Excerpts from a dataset
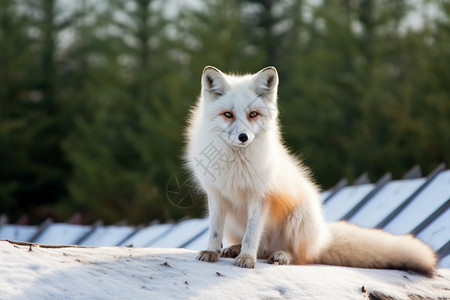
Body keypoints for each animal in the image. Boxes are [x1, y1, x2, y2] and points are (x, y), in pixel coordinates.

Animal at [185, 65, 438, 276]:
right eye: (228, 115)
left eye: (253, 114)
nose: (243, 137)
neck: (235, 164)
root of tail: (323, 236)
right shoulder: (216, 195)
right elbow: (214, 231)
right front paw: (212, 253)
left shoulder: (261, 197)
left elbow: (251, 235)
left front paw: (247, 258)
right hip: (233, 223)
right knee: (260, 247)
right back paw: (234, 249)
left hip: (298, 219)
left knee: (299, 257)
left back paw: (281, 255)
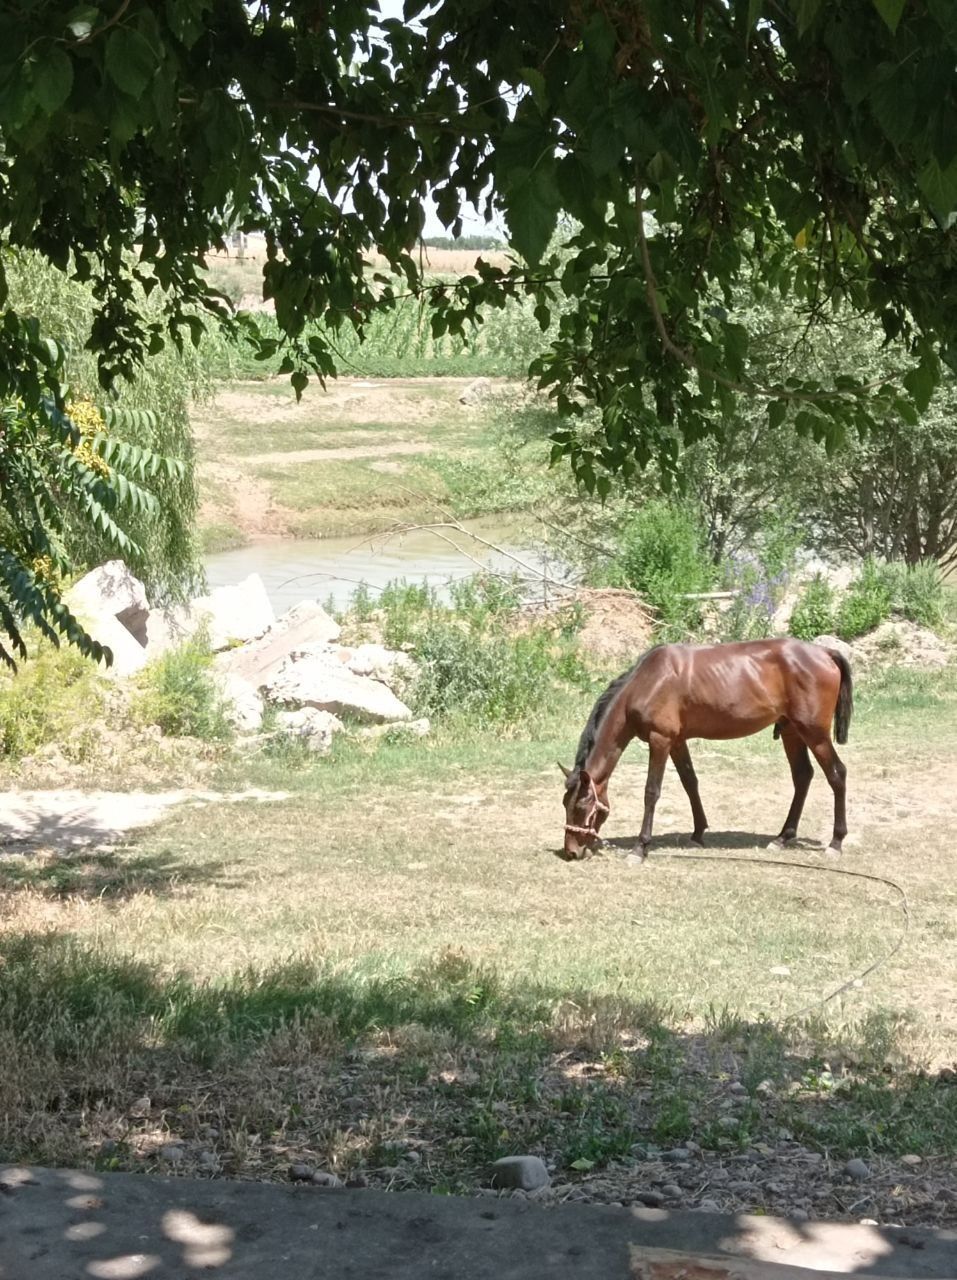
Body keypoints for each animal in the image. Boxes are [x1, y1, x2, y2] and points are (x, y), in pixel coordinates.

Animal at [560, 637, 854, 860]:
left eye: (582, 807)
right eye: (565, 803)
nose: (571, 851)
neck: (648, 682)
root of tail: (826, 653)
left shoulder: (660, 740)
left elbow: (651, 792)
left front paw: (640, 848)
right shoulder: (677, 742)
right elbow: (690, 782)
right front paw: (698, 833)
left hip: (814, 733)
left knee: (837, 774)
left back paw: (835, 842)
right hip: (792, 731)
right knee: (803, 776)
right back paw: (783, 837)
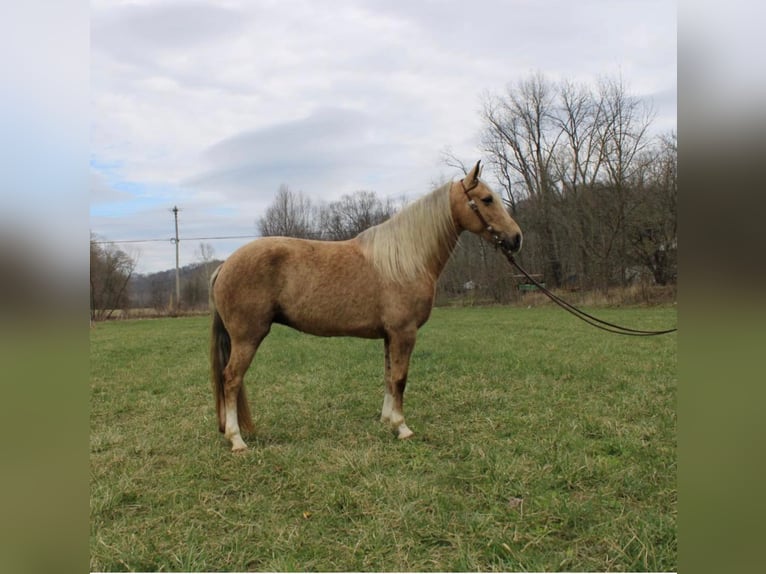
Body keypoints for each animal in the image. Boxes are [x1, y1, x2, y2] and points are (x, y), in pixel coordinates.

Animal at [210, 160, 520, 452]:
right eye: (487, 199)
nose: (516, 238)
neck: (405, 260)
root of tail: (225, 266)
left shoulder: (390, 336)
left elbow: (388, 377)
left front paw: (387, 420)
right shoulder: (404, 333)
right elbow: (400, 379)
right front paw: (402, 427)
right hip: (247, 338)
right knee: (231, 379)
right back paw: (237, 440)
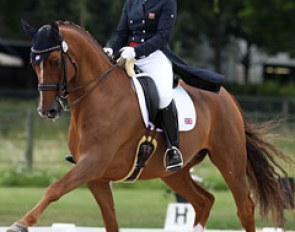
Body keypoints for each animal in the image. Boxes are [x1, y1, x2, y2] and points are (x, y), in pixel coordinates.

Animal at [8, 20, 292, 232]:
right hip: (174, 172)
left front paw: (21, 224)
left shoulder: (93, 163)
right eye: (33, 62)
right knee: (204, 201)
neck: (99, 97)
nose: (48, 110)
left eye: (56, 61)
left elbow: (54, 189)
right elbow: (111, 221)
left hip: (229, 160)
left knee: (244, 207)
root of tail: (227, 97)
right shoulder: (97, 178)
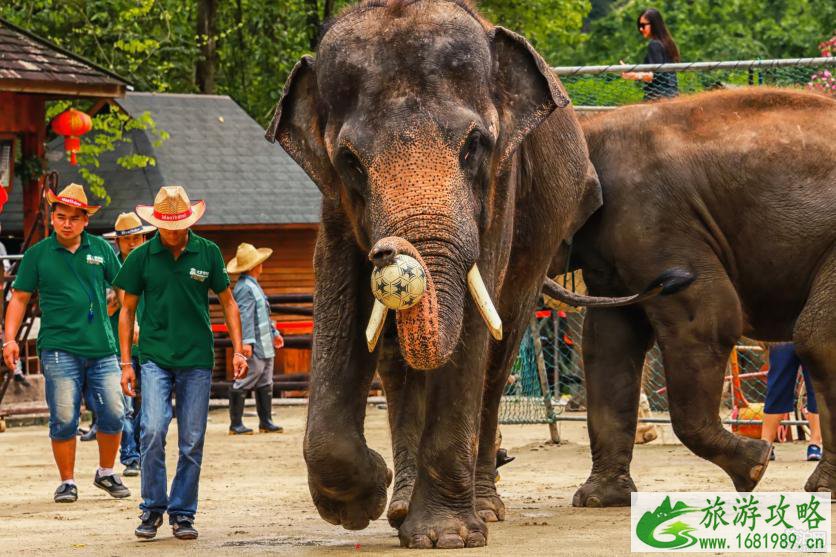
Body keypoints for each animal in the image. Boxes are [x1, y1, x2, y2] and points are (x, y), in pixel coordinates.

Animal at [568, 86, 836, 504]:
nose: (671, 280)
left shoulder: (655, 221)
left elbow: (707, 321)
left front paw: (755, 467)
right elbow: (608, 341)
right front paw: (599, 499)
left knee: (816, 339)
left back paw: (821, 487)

---

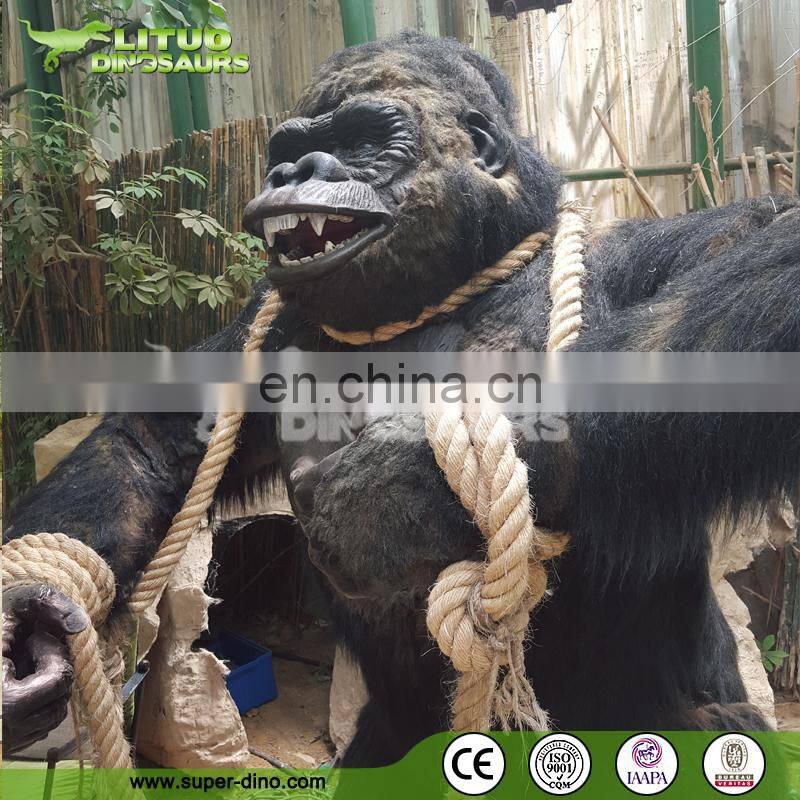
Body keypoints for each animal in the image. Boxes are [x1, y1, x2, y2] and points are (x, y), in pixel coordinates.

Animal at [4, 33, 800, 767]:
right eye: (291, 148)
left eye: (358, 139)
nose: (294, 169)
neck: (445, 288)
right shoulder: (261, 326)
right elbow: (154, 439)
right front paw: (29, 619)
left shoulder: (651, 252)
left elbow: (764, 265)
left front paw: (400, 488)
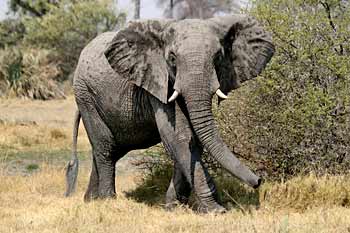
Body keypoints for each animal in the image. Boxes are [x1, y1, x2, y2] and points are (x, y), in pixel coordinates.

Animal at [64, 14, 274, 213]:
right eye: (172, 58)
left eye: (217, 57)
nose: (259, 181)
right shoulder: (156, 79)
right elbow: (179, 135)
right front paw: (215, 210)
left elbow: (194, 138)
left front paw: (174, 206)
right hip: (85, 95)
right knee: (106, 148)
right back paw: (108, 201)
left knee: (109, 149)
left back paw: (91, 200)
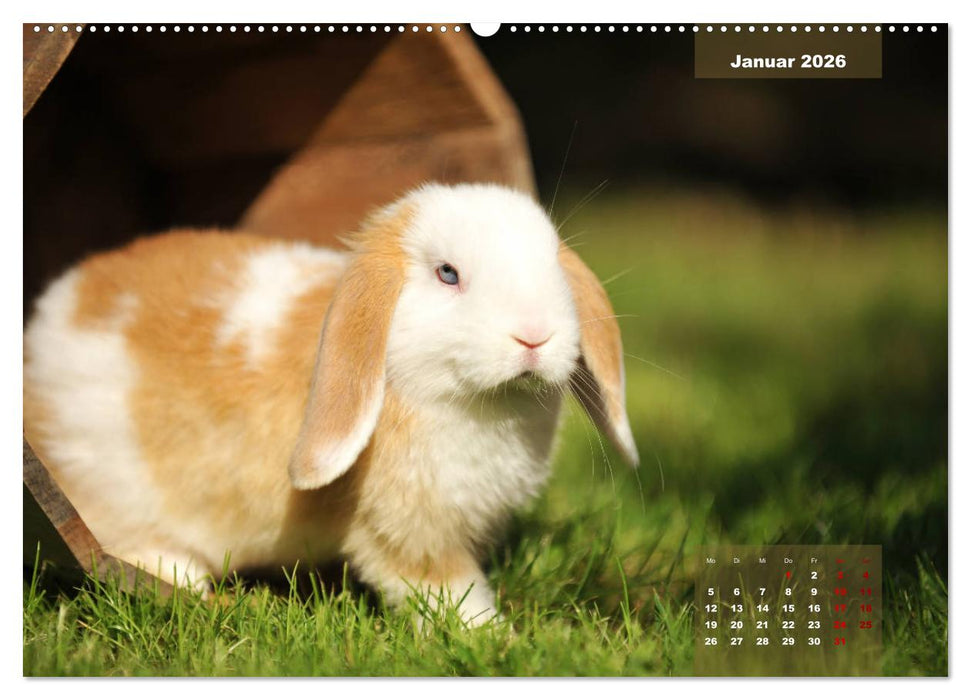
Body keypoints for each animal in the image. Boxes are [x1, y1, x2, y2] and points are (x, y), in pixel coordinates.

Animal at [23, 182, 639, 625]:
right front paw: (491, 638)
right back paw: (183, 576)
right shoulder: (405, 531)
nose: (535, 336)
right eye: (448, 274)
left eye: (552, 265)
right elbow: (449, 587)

Exercise aim: Give again, exactly as written above, every line from the one holding "left back paw: (835, 842)" to the one holding "right elbow: (608, 341)", with both ends kept and the pictures left out.

Task answer:
left back paw: (835, 842)
right hip: (792, 731)
right knee: (803, 776)
right back paw: (783, 837)
Body keypoints for each animal in the image. Boxes are [x1, y1, x2, y2] and points are (x, y), in pixel coordinates.

Animal at [210, 160, 520, 452]:
right eye: (487, 199)
nose: (516, 238)
neck: (405, 260)
root of tail: (225, 266)
left shoulder: (390, 336)
left elbow: (388, 377)
left front paw: (387, 420)
right shoulder: (404, 333)
right elbow: (400, 379)
right front paw: (402, 427)
right hip: (247, 338)
right knee: (231, 379)
right back paw: (237, 440)
Body keypoints for each animal in the image. Boxes are [x1, y1, x2, y2] and points are (x, y), in pixel coordinates.

Animal at [8, 20, 292, 232]:
right hip: (174, 172)
left front paw: (21, 224)
left shoulder: (93, 163)
right eye: (33, 62)
right knee: (204, 201)
neck: (99, 97)
nose: (48, 110)
left eye: (56, 61)
left elbow: (54, 189)
right elbow: (111, 221)
left hip: (229, 160)
left knee: (244, 207)
root of tail: (227, 97)
right shoulder: (97, 178)
Body keypoints for each animal in the image. Boxes are [x1, y1, x2, y2] and points are (x, y), in pixel coordinates.

Animal at [568, 86, 836, 504]:
nose: (671, 280)
left shoulder: (655, 221)
left elbow: (707, 321)
left front paw: (755, 467)
right elbow: (608, 341)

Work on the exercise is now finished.